Now the last and (until Thursday) only time I had seen the Murphys was at the Strand Theatre in Providence, RI earlier this year, with my hetero-lifemate, Chuck. We were both less than impressed. They were ok, but it was almost impossible to enjoy the show as the place was packed tighter than Dick Cheney's ass and was, horror of horrors, an all-ages show. We didn't know that until we got there. Nothing like having a fifteen year-old girl look at you and sing "Kiss me, I'm shitfaced."

Not likely, shortcake.

Those who know me know two things about me: 1) I am claustrophobic. 2) I have zero patience with annoying people (especially teenagers), and even less when I'm feeling claustrophobic.

It's a wonder no one died. As it is, the place was so hot it made the big guy leave lest he pass out. I left before I started swinging. Add the fact that the Murphys had just replaced their longtime piper Spicy McHaggis (it's his real name, honest) with the less-proficient Scruffy Wallace, and it was a disappointment for Chuck and I both. Spicy ruled, and the aptly named "Spicy McHaggis Jig," could've been written about me, the Angry Piper, as it pretty much deals with a bagpiper who digs the big girls. They played the song anyway, without Spicy, but it just made me miss him more.

Thursday I got to see the Dropkick Murphys at a different venue. The Boston Police Department Pipe Band played them onto the stage.
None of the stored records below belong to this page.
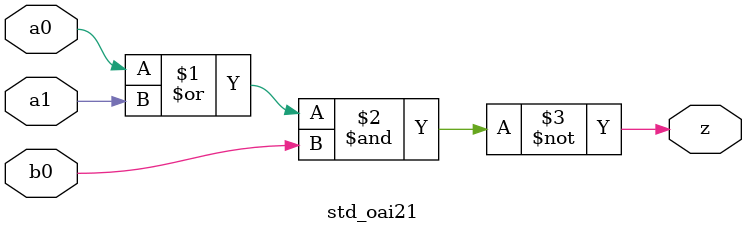
<source format=sv>

module std_oai21 #(parameter DW = 1 ) // array width
(
	input [DW-1:0]  a0,
	input [DW-1:0]  a1,
	input [DW-1:0]  b0, 
	output [DW-1:0] z
);

assign z = ~((a0 | a1) & b0);

endmodule

</source>
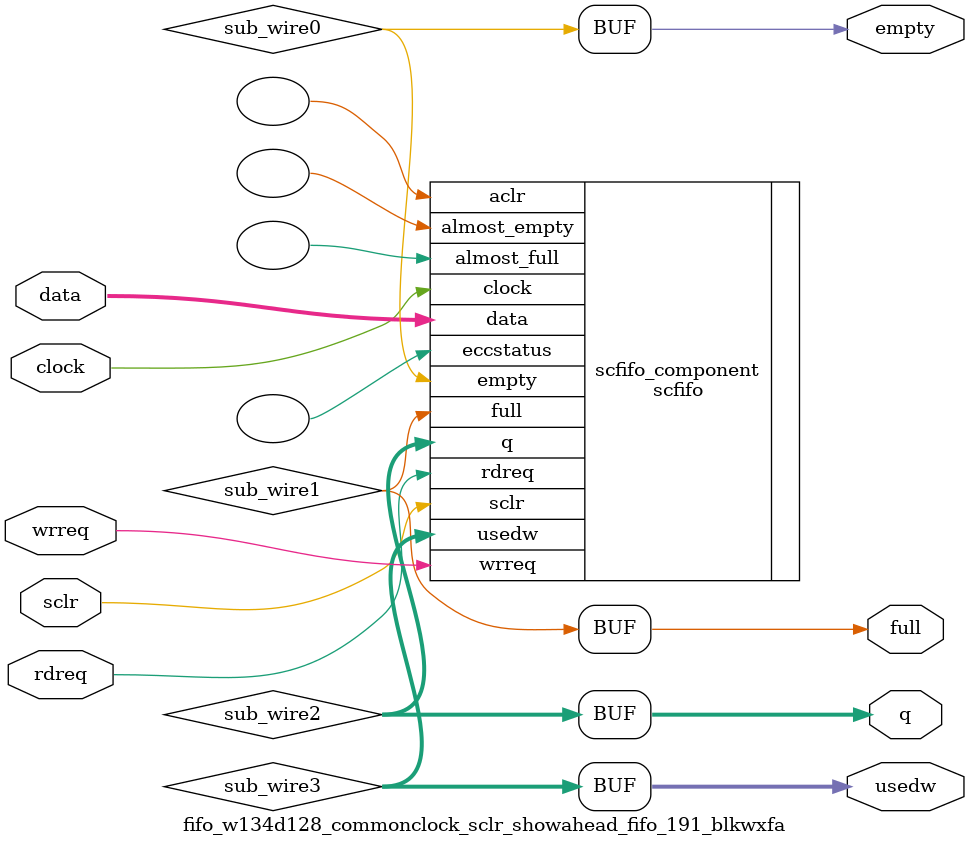
<source format=v>



`timescale 1 ps / 1 ps
// synopsys translate_on
module  fifo_w134d128_commonclock_sclr_showahead_fifo_191_blkwxfa  (
    clock,
    data,
    rdreq,
    sclr,
    wrreq,
    empty,
    full,
    q,
    usedw);

    input    clock;
    input  [133:0]  data;
    input    rdreq;
    input    sclr;
    input    wrreq;
    output   empty;
    output   full;
    output [133:0]  q;
    output [6:0]  usedw;

    wire  sub_wire0;
    wire  sub_wire1;
    wire [133:0] sub_wire2;
    wire [6:0] sub_wire3;
    wire  empty = sub_wire0;
    wire  full = sub_wire1;
    wire [133:0] q = sub_wire2[133:0];
    wire [6:0] usedw = sub_wire3[6:0];

    scfifo  scfifo_component (
                .clock (clock),
                .data (data),
                .rdreq (rdreq),
                .sclr (sclr),
                .wrreq (wrreq),
                .empty (sub_wire0),
                .full (sub_wire1),
                .q (sub_wire2),
                .usedw (sub_wire3),
                .aclr (),
                .almost_empty (),
                .almost_full (),
                .eccstatus ());
    defparam
        scfifo_component.add_ram_output_register  = "OFF",
        scfifo_component.enable_ecc  = "FALSE",
        scfifo_component.intended_device_family  = "Arria 10",
        scfifo_component.lpm_numwords  = 128,
        scfifo_component.lpm_showahead  = "ON",
        scfifo_component.lpm_type  = "scfifo",
        scfifo_component.lpm_width  = 134,
        scfifo_component.lpm_widthu  = 7,
        scfifo_component.overflow_checking  = "ON",
        scfifo_component.underflow_checking  = "ON",
        scfifo_component.use_eab  = "ON";


endmodule



</source>
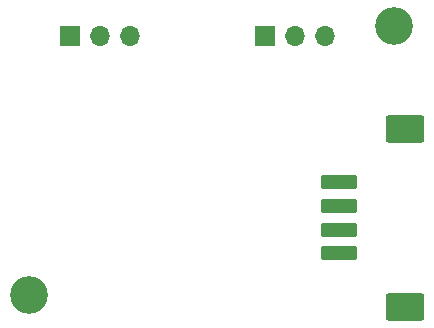
<source format=gbr>
%TF.GenerationSoftware,KiCad,Pcbnew,8.0.1*%
%TF.CreationDate,2024-05-29T15:12:31+02:00*%
%TF.ProjectId,SignalsPort,5369676e-616c-4735-906f-72742e6b6963,rev?*%
%TF.SameCoordinates,Original*%
%TF.FileFunction,Soldermask,Top*%
%TF.FilePolarity,Negative*%
%FSLAX46Y46*%
G04 Gerber Fmt 4.6, Leading zero omitted, Abs format (unit mm)*
G04 Created by KiCad (PCBNEW 8.0.1) date 2024-05-29 15:12:31*
%MOMM*%
%LPD*%
G01*
G04 APERTURE LIST*
G04 Aperture macros list*
%AMRoundRect*
0 Rectangle with rounded corners*
0 $1 Rounding radius*
0 $2 $3 $4 $5 $6 $7 $8 $9 X,Y pos of 4 corners*
0 Add a 4 corners polygon primitive as box body*
4,1,4,$2,$3,$4,$5,$6,$7,$8,$9,$2,$3,0*
0 Add four circle primitives for the rounded corners*
1,1,$1+$1,$2,$3*
1,1,$1+$1,$4,$5*
1,1,$1+$1,$6,$7*
1,1,$1+$1,$8,$9*
0 Add four rect primitives between the rounded corners*
20,1,$1+$1,$2,$3,$4,$5,0*
20,1,$1+$1,$4,$5,$6,$7,0*
20,1,$1+$1,$6,$7,$8,$9,0*
20,1,$1+$1,$8,$9,$2,$3,0*%
G04 Aperture macros list end*
%ADD10C,3.200000*%
%ADD11RoundRect,0.250001X1.399999X-0.899999X1.399999X0.899999X-1.399999X0.899999X-1.399999X-0.899999X0*%
%ADD12RoundRect,0.250000X1.300000X-0.350000X1.300000X0.350000X-1.300000X0.350000X-1.300000X-0.350000X0*%
%ADD13R,1.700000X1.700000*%
%ADD14O,1.700000X1.700000*%
G04 APERTURE END LIST*
D10*
%TO.C,REF\u002A\u002A*%
X150600000Y-89800000D03*
%TD*%
%TO.C,REF\u002A\u002A*%
X119700000Y-112500000D03*
%TD*%
D11*
%TO.C,J3*%
X151500000Y-98480000D03*
X151500000Y-113520000D03*
D12*
X145900000Y-103000000D03*
X145900000Y-105000000D03*
X145900000Y-107000000D03*
X145900000Y-109000000D03*
%TD*%
D13*
%TO.C,J2*%
X123175000Y-90575000D03*
D14*
X125715000Y-90575000D03*
X128255000Y-90575000D03*
%TD*%
D13*
%TO.C,J1*%
X139675000Y-90575000D03*
D14*
X142215000Y-90575000D03*
X144755000Y-90575000D03*
%TD*%
M02*

</source>
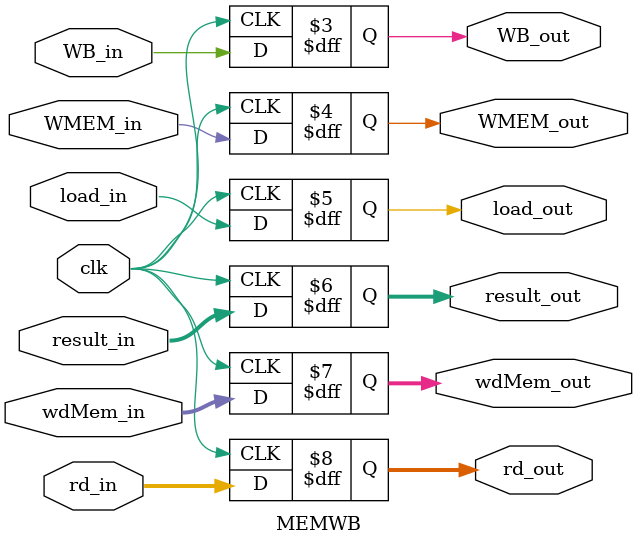
<source format=v>
module MEMWB(input clk, input WB_in, WMEM_in, load_in, input [31:0] result_in, wdMem_in, input [4:0] rd_in,
			output reg WB_out, WMEM_out, load_out, output reg [31:0] result_out, wdMem_out, output reg [4:0] rd_out);
	initial {WB_out, result_out, rd_out, WMEM_out, load_out, wdMem_out} = 72'b 0;
	always @(posedge clk) begin
		WB_out = WB_in;
		result_out = result_in;
		rd_out = rd_in;
		WMEM_out = WMEM_in;
		load_out = load_in;
		wdMem_out = wdMem_in;
	end
endmodule
</source>
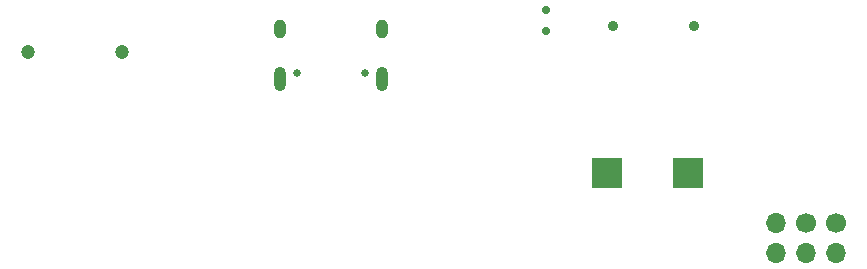
<source format=gbr>
%TF.GenerationSoftware,KiCad,Pcbnew,9.0.1*%
%TF.CreationDate,2025-04-15T01:10:54-06:00*%
%TF.ProjectId,zippy-badge,7a697070-792d-4626-9164-67652e6b6963,rev?*%
%TF.SameCoordinates,PX4d8ff50PY83b6430*%
%TF.FileFunction,Soldermask,Bot*%
%TF.FilePolarity,Negative*%
%FSLAX46Y46*%
G04 Gerber Fmt 4.6, Leading zero omitted, Abs format (unit mm)*
G04 Created by KiCad (PCBNEW 9.0.1) date 2025-04-15 01:10:54*
%MOMM*%
%LPD*%
G01*
G04 APERTURE LIST*
%ADD10C,0.650000*%
%ADD11O,1.000000X2.100000*%
%ADD12O,1.000000X1.600000*%
%ADD13C,0.900000*%
%ADD14C,1.200000*%
%ADD15O,1.700000X1.700000*%
%ADD16C,1.700000*%
%ADD17C,0.700000*%
%ADD18R,2.500000X2.500000*%
G04 APERTURE END LIST*
D10*
%TO.C,J2*%
X51870000Y90090000D03*
X46090000Y90090000D03*
D11*
X53300000Y89590000D03*
D12*
X53300000Y93770000D03*
D11*
X44660000Y89590000D03*
D12*
X44660000Y93770000D03*
%TD*%
D13*
%TO.C,SW2*%
X79680000Y94020000D03*
X72880000Y94020000D03*
%TD*%
D14*
%TO.C,J1*%
X31290000Y91830000D03*
X23310000Y91830000D03*
%TD*%
D15*
%TO.C,X1*%
X86690000Y77410000D03*
X86690000Y74870000D03*
D16*
X89230000Y77410000D03*
D15*
X89230000Y74870000D03*
D16*
X91770000Y77410000D03*
D15*
X91770000Y74870000D03*
%TD*%
D17*
%TO.C,SW1*%
X67170000Y93610000D03*
X67170000Y95410000D03*
%TD*%
D18*
%TO.C,TP2*%
X79180000Y81570000D03*
%TD*%
%TO.C,TP1*%
X72380000Y81580000D03*
%TD*%
M02*

</source>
It was very cool hearing those guys.

It was a better show than Lupo's, especially since the Bruins won, too; it put the band in high spirits. They were good, but not great...they didn't play their best stuff at all and aside from "Boys on the Docks" there wasn't much I liked. The other exception was their rendition of "Fields of Athenry", a traditional song that always gets me weepy (yep-ME). It gets me weepy even without the story the band told of a soldier they knew who was killed in Iraq, leaving behind his wife and two kids, who requested the song be played at his funeral.

Yeah. Even the Emotionally Dead Inside Piper can't stand up to that. The tears were flowing. Well, ok...not flowing. More like welling up. More like glistening, actually.

I had something in my eye. Heck, it'll take more than that to make me cry.